Frontiers in Neuroscience
|March 27, 2023
Summary
This study introduces a novel calcium-gated neuron model and a quantization-aware training framework for efficient Artificial Neural Network to Spiking Neural Network (ANN-to-SNN) conversion. The method achieves high accuracy with reduced inference latency, eliminating lengthy post-conversion steps.
Area of Science:
- Artificial Intelligence
- Computational Neuroscience
- Deep Learning
Background:
- Spiking Neural Networks (SNNs) offer efficient event-driven computing.
- Artificial Neural Network (ANN)-to-SNN conversion is a leading method for SNN accuracy.
- Existing ANN-to-SNN methods require complex post-conversion steps and long inference times.
Purpose of the Study:
- To develop an improved ANN-to-SNN conversion technique.

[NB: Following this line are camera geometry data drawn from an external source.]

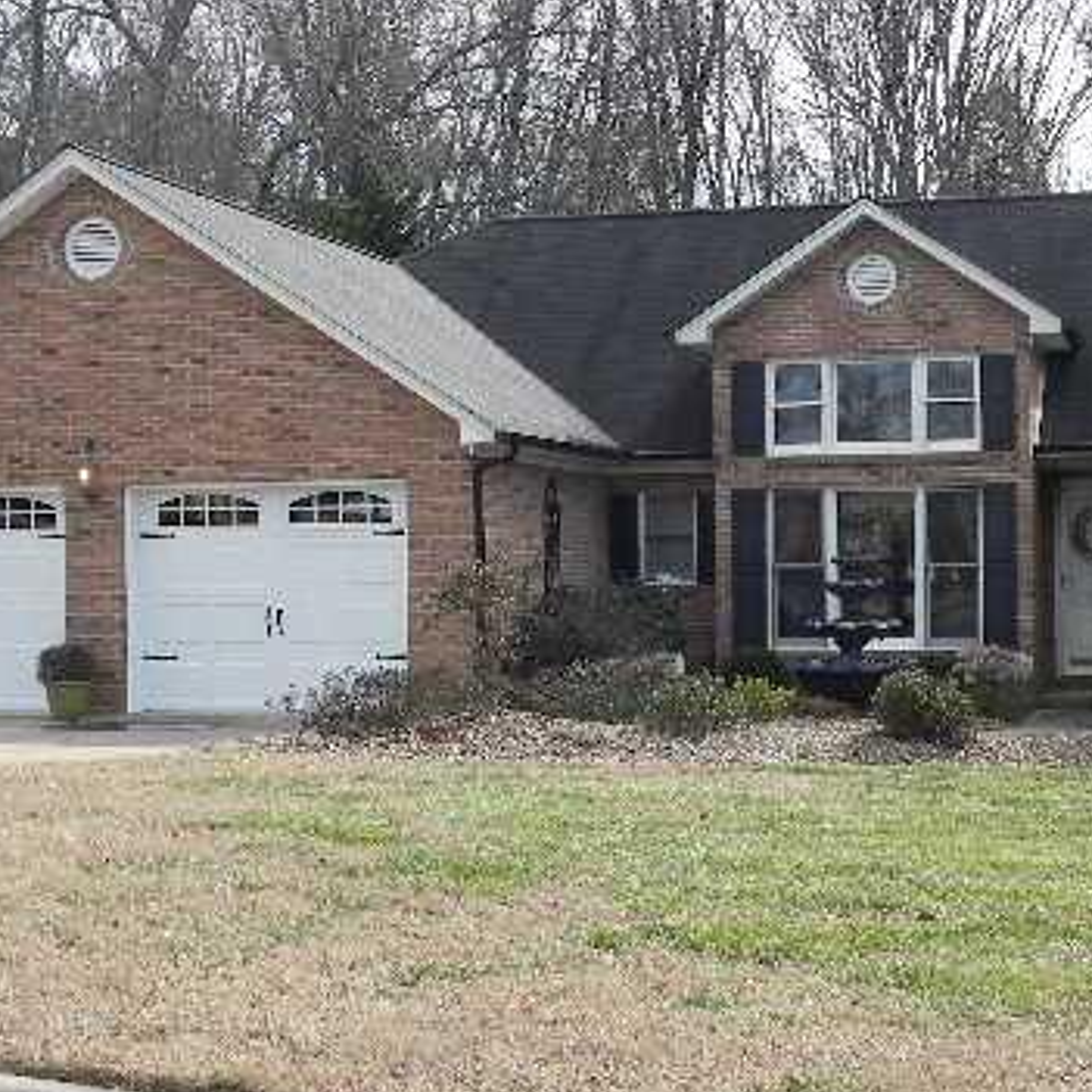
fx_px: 2356
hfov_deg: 26.0
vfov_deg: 26.1
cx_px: 712
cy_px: 563
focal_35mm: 66
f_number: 5.6
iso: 160
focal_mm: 7.3
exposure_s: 1/260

- To reduce the discrepancy between ANN and SNN neuron behaviors.
- To minimize inference latency in converted SNNs.
Main Methods:
- Proposed a calcium-gated bipolar leaky integrate and fire (Ca-LIF) spiking neuron model.
- Developed a quantization-aware training (QAT)-based framework for direct ANN-to-SNN weight export.
- Utilized an off-the-shelf QAT toolkit for streamlined conversion.
Main Results:
- The Ca-LIF model effectively approximates ReLU neuron functions.
- The QAT framework enabled direct ANN-to-SNN conversion without post-processing.
- Converted SNNs achieved competitive accuracy with significantly shorter inference time steps across various network structures.
Conclusions:
- The proposed Ca-LIF neuron model and QAT framework offer an efficient and effective ANN-to-SNN conversion method.
- This approach overcomes limitations of traditional ANN-to-SNN techniques, reducing complexity and inference latency.
- The findings pave the way for more practical and performant SNN applications.